We need funding and institutional support so that once we have integrated monitoring, we can take advantage of those data and roll them up to answer bigger questions about status/trends, management, and ecological processes. Even with integrated data, this will require many dedicated people hours to accomplish. There is abundant capacity within the many fine ecologists, managers, and other members of the avian conservation community to do this work. However, other things will take priority unless we have the funds to support folks’ salaries, so they can focus on these important large-scale projects.

Where is your favorite outdoor place on the Gulf Coast?

I live <5 minutes from Gulf Islands National Seashore, and it’s an amazing place to explore in any season.

If you could befriend 3 famous people (living or dead), who would they be?

I would love to meet Rosalie Edge (Founder of Hawk Mountain), Lynne Cox (first person to swim a mile in Antarctic waters), and Patrick Rothfuss (my favorite author).

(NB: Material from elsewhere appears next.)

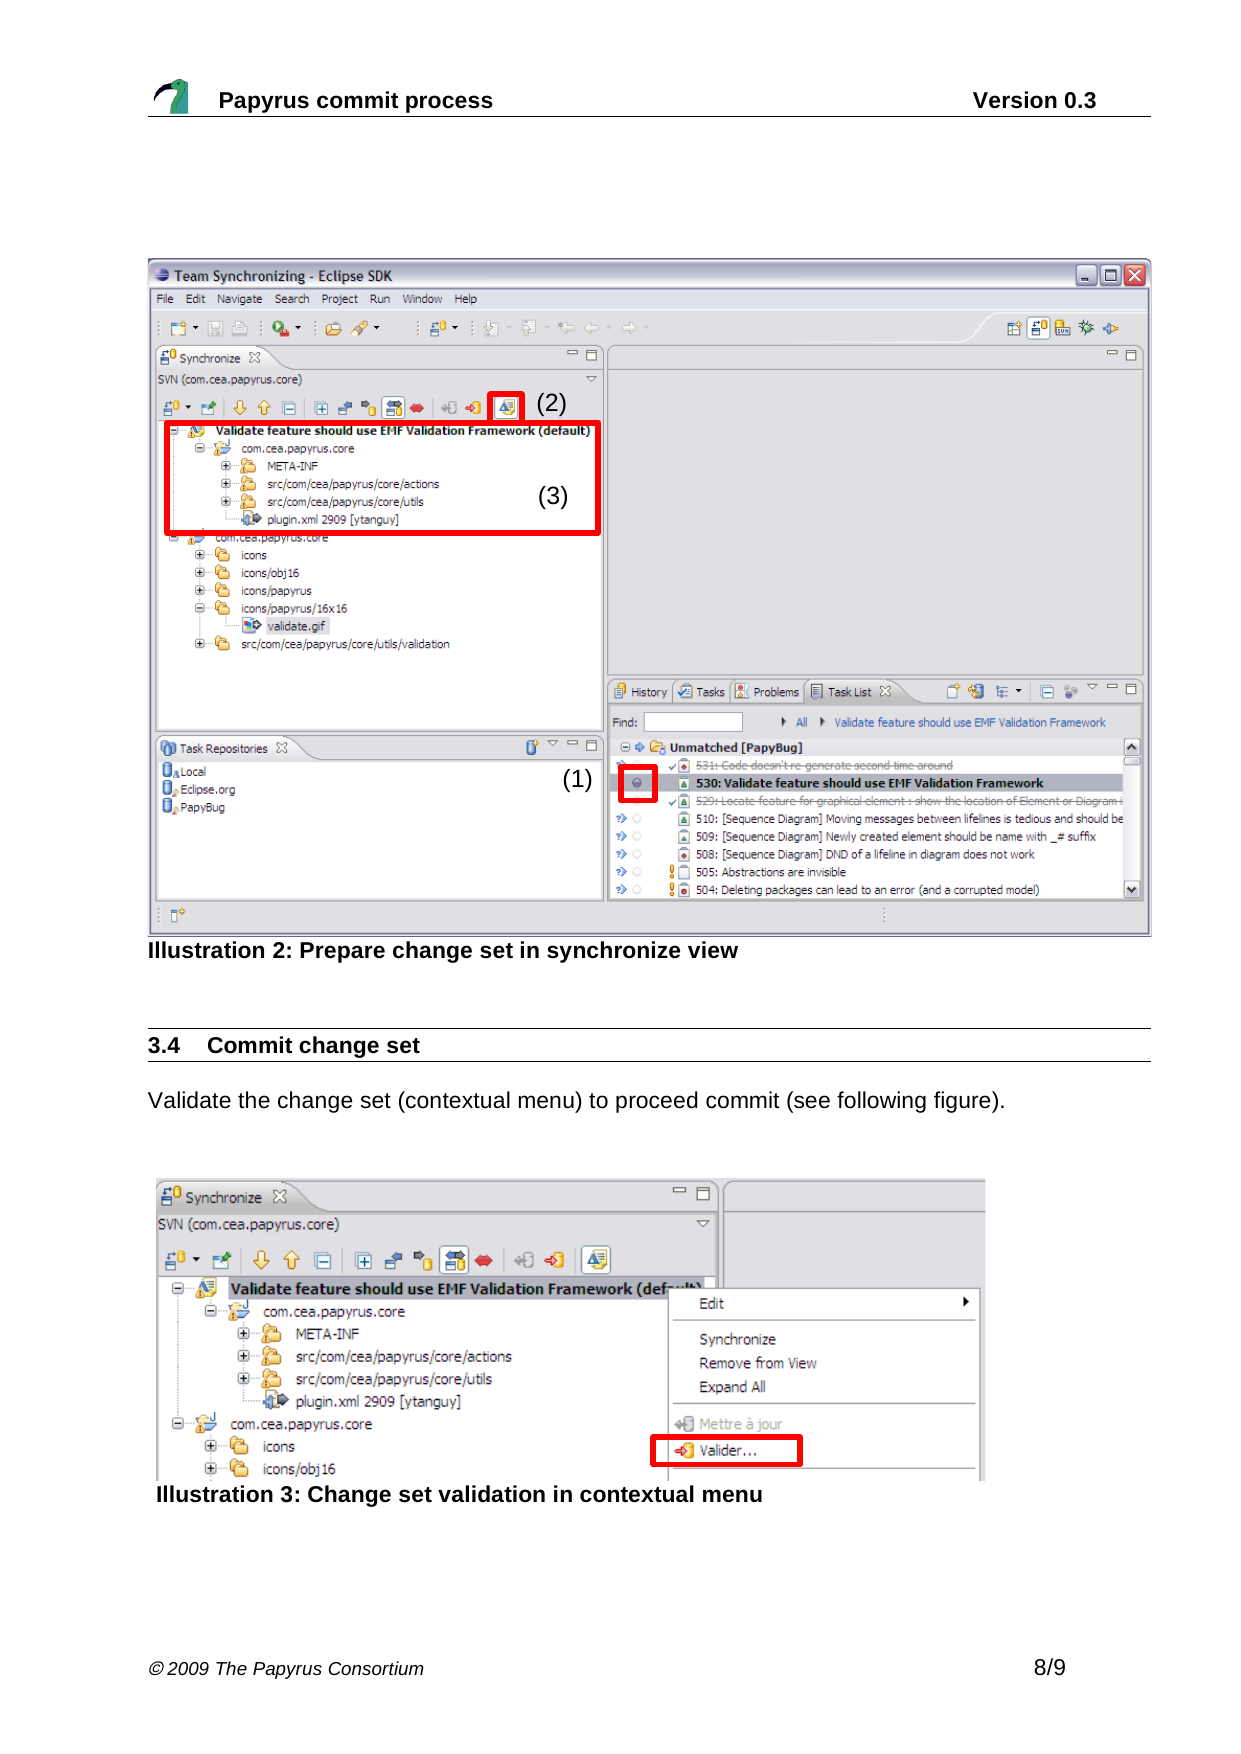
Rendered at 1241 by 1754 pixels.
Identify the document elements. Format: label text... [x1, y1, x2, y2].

You’re a major league baseball player.  What song do they play to rev up the crowd when you come up to bat?

I am my father’s daughter 100% in my music and my love of baseball, so I’ll go with “Runnin’ Down a Dream” by Tom Petty.

Any other little-known fact about you that you’d like to tell us?

I raised goats in 4-H, one year training my goat to stand on its hind legs and spin in a circle on command and speak when spoken to. Our neighbor bought her at the county fair and she continued to stand up and spin on command for years after. Her name was Bunny.

What is one thing you know for sure?

If I go help with a project that is trying to capture or observe Black Rails, they will not capture or observe one while I am there.